Après une annulation due à la grève des intermittents en 2014 et une édition 2015 affaiblie, le Printemps des comédiens de Montpellier, l'un des principaux festivals de théâtre en France, espère pour ses 30 ans repartir "toutes voiles déployées". Il démarre ce vendredi soir, jusqu'au 10 juillet.
Faute d'accord à ce jour, dans la négociation sur l'assurance chômage de la profession du spectacle, une menace pèse toujours sur les festivals de l'été, dont le Printemps des comédiens de Montpellier qui lance traditionnellement la saison.
Jean Varela, le directeur du Printemps se dit, comme en 2014, "très solidaire des intermittents" mais il prévient que le festival peinerait à supporter de nouvelles perturbations.
Le conflit de 2014 n'a pas été vain. Il a permis de grandes avancées sociales", a-t-il dit à l'AFP. "Mais aujourd'hui je pense que les artistes et techniciens qui ont porté la grève au festival en 2014 sont conscients que le Printemps a beaucoup donné et qu'autant il s'est relevé une première fois, autant deux ans après, "c'est un peu court jeune homme" comme dirait Cyrano".
"Si d'autres actions des intermittents empêchaient le festival de se dérouler cette année, "ça mettrait l'outil véritablement en péril", prévient-il.
Deux ans après le cataclysme de l'annulation, le directeur du Printemps des comédiens, qui inaugure la saison des festivals, se félicite de la stabilisation de ses financements, avec un budget de 2,3 millions d'euros.
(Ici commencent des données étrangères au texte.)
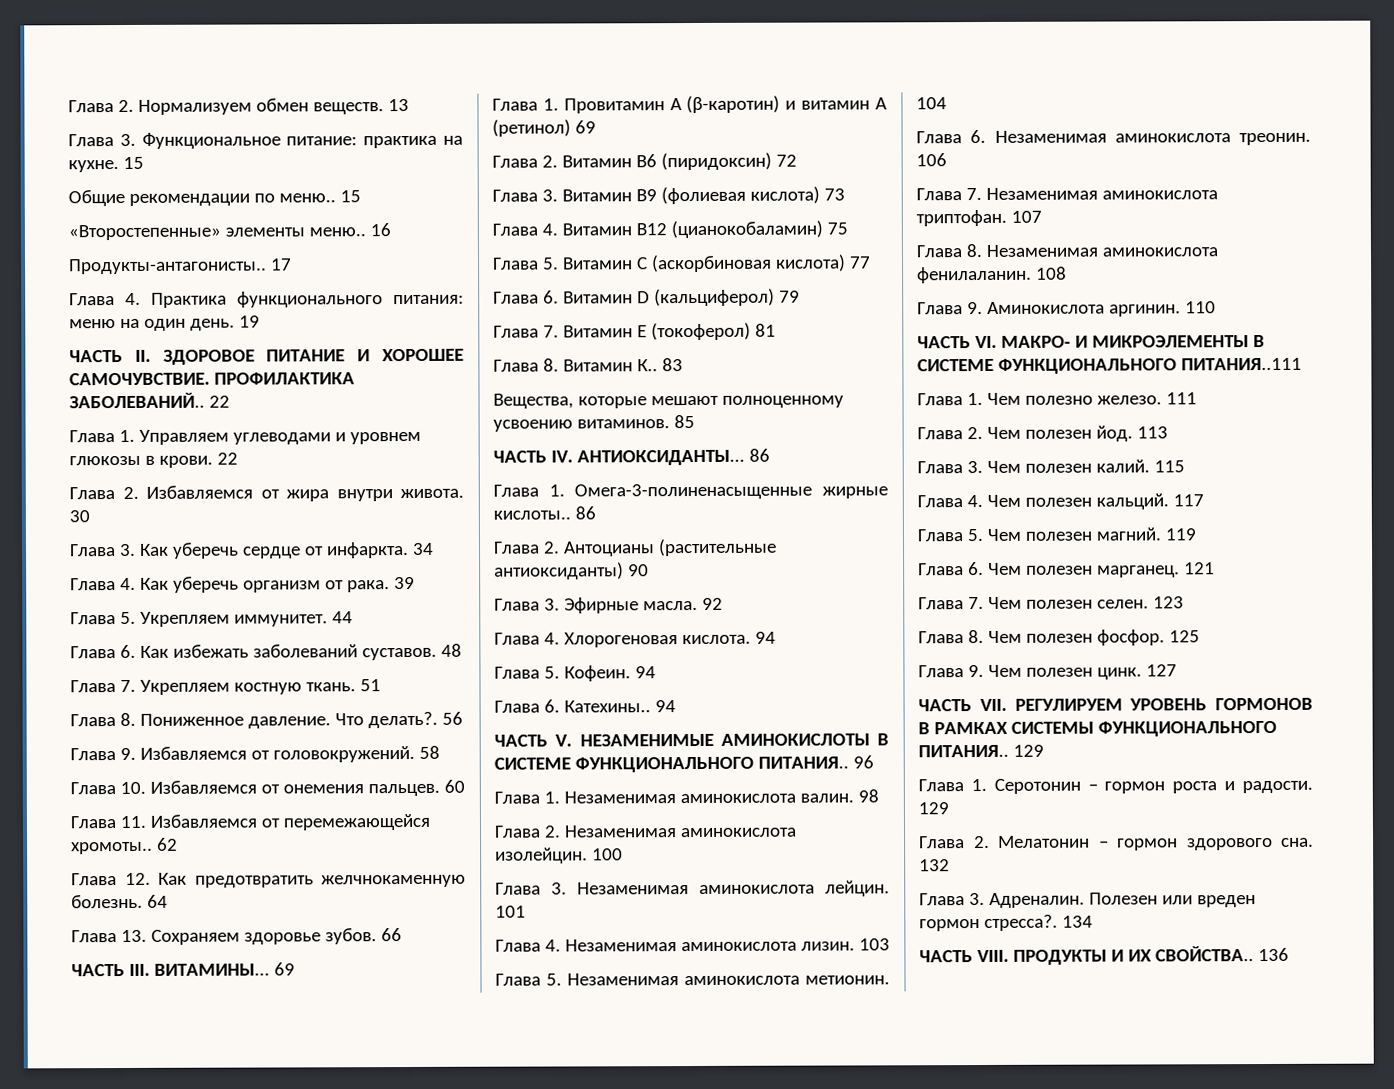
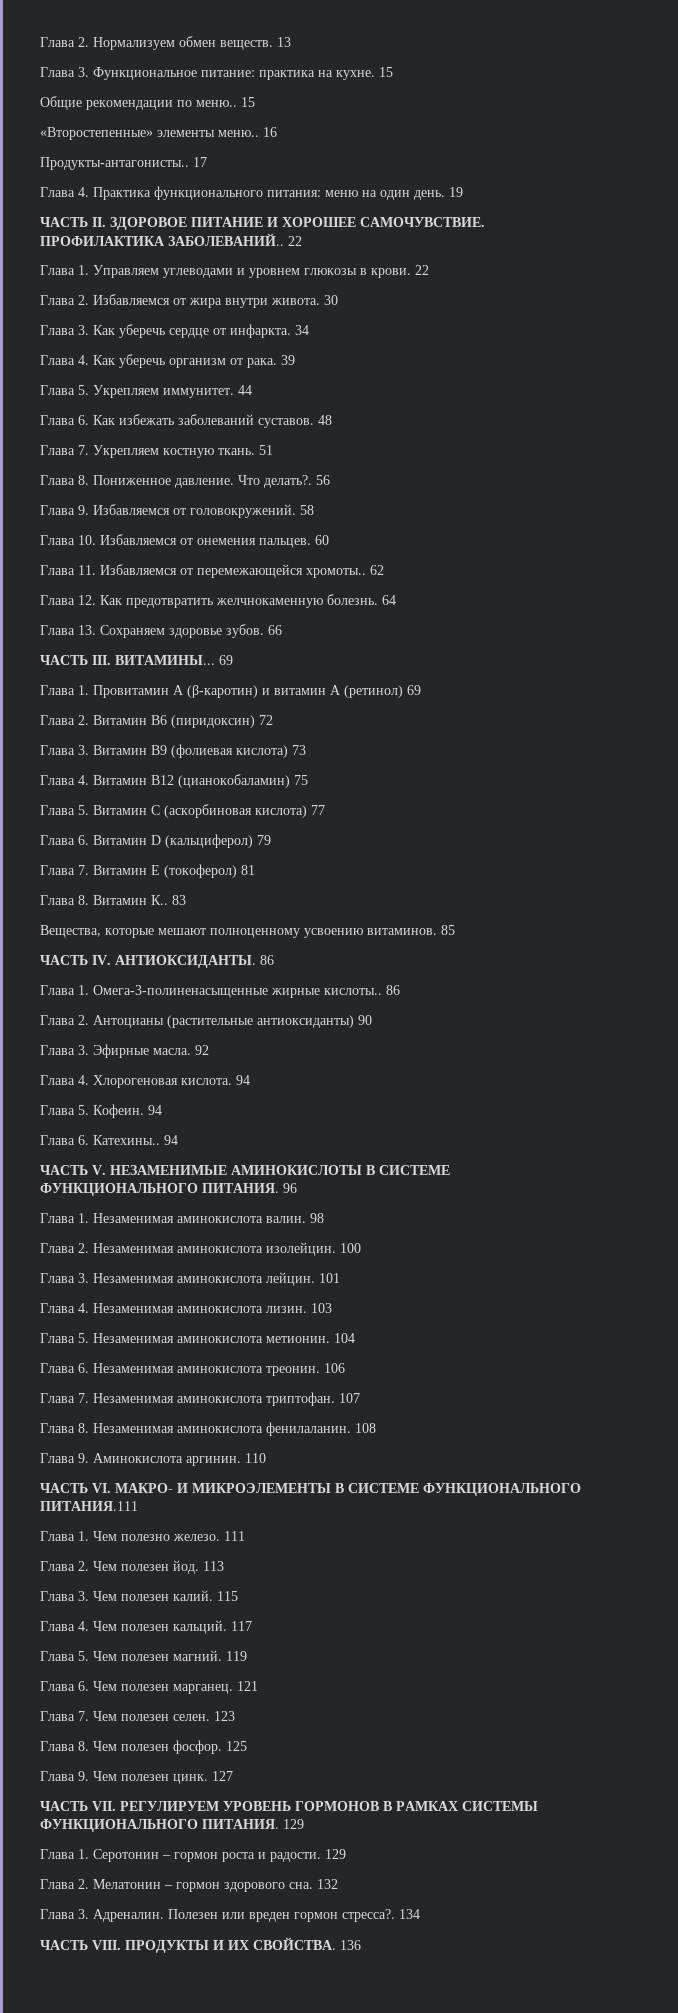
[576,449,745,466] АНТИОКСИДАНТЫ... -> [115,955,256,968] АНТИОКСИДАНТЫ.
[757,756,849,769] ПИТАНИЯ.. -> [202,1183,279,1193] ПИТАНИЯ.
[1180,357,1302,371] ПИТАНИЯ..111 -> [40,1501,138,1511] ПИТАНИЯ.111
[918,744,1009,758] ПИТАНИЯ.. -> [202,1819,279,1829] ПИТАНИЯ.
[1154,946,1254,962] СВОЙСТВА.. -> [253,1937,336,1950] СВОЙСТВА.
Il prévoit du 3 juin au 10 juillet une riche programmation qui se veut "un état possible du théâtre". Et ce sur près d'un mois et demi alors que l'édition 2015 avait été réduite à 18 jours.
Quelque 60.000 spectateurs sont attendus cette année dans le vaste Domaine départemental d'O à Montpellier.
Retrouvez le programme 2016.
Le festival, un lieu de transmission qui se décentralise à Béziers
"Il y a beaucoup plus de spectacles prévus que l'an dernier puisque la grève nous avait affaiblis, ou disons que c'était une année de reprise", dit Jean Varela.
"Cette année, le festival est toutes voiles déployées... on verra où les vents nous mènent", philosophe-t-il.
Souhaitant pour ses 30 ans rendre hommage aux "grands maîtres du théâtre européen", le Printemps débute ce vendredi avec le symbole même des comédiens, "l'Arlequin, serviteur de deux maîtres" de Carlo Goldoni dans la légendaire mise en scène de Giorgio Strehler.
Parmi les prestigieux invités du Printemps, figurent également Peter Brooks avec "Battefield", un "Dom Juan" de Molière mis en scène par Jean-François Sivadier et joué par Nicolas Bouchaud, ou encore Georges Lavaudant pour une création, "Le Rosaire des voluptés épineuses", d'après l'oeuvre d'un maudit de la littérature, Stanislas Rodanski, qui passa la moitié de sa vie en hôpital psychiatrique.
"Ca ira (1) Fin de Louis", le spectacle de Joël Pommerat plebiscité fin mai par les Molières, sera également à l'affiche et permettra selon Jean Varela d'aborder une question "très actuelle: l'ordre ancien qui s'effondre et celui qui va naître".
Le Printemps doit également accueillir cette année des "bricoleurs de génie, qui, comme les Italiens l'ont fait avec la machinerie au 17e siècle, utilisent les technologies d'aujourd'hui pour amplifier la résonance de la cage de scène", souligne le directeur du festival.
"Cold Blood" du cinéaste Jaco Van Dormael, qui voyage dans les nano-univers en s'interrogeant sur la dernière image que l'on garde avant de mourir, se place dans cette catégorie. Tout comme "La Rencontre" de Simon McBurney, qui explore la conscience humaine en utilisant la technologie binaire. Pour ce spectacle, chaque spectateur est muni d'un casque audio pour une expérience sensorielle unique.
Mais le festival se veut également un lieu de transmission, d'où la présence de la jeune garde française de Yoann Bourgeois à Dag Jeanneret en passant par David Lescot ou les élèves de l'Ecole nationale supérieure d'art dramatique de Montpellier dirigés par quatre metteurs en scène différents: Alain Françon, Robert Cantarella, Gildas Milin, Jean-Pierre Baro.
Le Printemps se déplacera aussi à Béziers pour une vingtaine de représentations de "On achève bien les anges", dernier spectacle du théâtre équestre Zingaro de Bartabas.